Monday 21 April 2014

MH370: Chinese tourists cancel Malaysia air-tickets

Flight MH370


Nearly 30% of Chinese tourists have cancelled their bookings to visit Malaysia this year since the mysterious disappearance of a Malaysian jet with 227 passengers, over two-thirds of them Chinese, adversely hitting the country’s tourism industry.


“Due to the promotion of Visit Malaysia Year 2014, many had initially made preparations to visit Malaysia in the second half of this year but we have received many cancellations since the MH370 incident,” Tourism Malaysia Chairman Ng Yen Yen has said.


More than two-thirds of those on board the missing Beijing-bound Malaysia Airlines flight MH370 are Chinese.


Malaysia has been criticised for its handling of the tragedy, particularly by the relatives of the 154 Chinese passengers on board the plane, besides being accused of hiding crucial information.


It is estimated that 100,000 tourists from China visit Malaysia each month and each of them would spend RM2,800 ($865) while in the country, but following the disappearance of the Malaysia Airlines flight, 30% of their bookings have been cancelled and it involved a cost RM100 million in just six weeks,” she told reporters here last week.


Ng said the tragedy had also affected travel and tour operators who were now left to handle only five groups of tourists daily compared to 20 groups daily previously, Bernama news agency reported.


The data on the slump in in-bound tourists from China was collected by the Malaysia Inbound Tourism Association which manages a majority of the Chinese tourist arrivals in the country through its network of some 70 companies.


Apart from the MH370 incident, the abduction of a Chinese tourist by armed men at the Singamata Reef Resort off Semporna in Sabah on April 2 also contributed to a drop in tourist arrivals from Hong Kong and Taiwan.

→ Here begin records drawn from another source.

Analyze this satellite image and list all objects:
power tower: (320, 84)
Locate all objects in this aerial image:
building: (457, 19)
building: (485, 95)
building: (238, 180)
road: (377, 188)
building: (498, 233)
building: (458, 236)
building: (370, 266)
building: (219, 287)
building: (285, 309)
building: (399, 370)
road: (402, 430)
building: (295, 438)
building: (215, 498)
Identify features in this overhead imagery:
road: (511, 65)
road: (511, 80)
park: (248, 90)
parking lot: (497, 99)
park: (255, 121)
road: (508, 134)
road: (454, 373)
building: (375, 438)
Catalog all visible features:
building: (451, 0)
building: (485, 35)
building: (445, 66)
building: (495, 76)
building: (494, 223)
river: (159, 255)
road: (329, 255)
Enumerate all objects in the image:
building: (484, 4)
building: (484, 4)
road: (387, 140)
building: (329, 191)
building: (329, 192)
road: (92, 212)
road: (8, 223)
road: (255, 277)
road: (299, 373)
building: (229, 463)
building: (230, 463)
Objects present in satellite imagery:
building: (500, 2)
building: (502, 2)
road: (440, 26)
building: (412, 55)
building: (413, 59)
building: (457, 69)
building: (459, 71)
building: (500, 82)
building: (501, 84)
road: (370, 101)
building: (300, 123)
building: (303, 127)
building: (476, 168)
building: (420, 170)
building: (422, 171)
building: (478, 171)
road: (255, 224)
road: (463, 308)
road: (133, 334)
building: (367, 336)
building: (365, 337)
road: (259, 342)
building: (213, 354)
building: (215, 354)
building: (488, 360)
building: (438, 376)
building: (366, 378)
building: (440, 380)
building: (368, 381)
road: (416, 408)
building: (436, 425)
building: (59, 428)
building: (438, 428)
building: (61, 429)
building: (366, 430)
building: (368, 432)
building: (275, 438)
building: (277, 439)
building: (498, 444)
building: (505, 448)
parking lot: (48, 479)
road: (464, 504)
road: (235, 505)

Ng said the biggest impact of potential revenue loss from Chinese tourists involved those originating from major cities such as Beijing, Shanghai and Guangzhou.


She said China Southern Airlines, which had three flights connecting Kuala Lumpur and China daily, would reduce the frequency to one flight per day starting next month, joining Xiamen Airlines, which had also scrapped plans to increase flights connecting both countries.


Beijing-bound Flight MH370, with 239 people aboard, left Kuala Lumpur International Airport on March 8 and disappeared from radar screens about an hour later while over the South China Sea.


A multi-nation search operation led by Australia during the last 44 days has been scouring the Indian Ocean but has failed to find the crucial black boxes or the debris of the plane.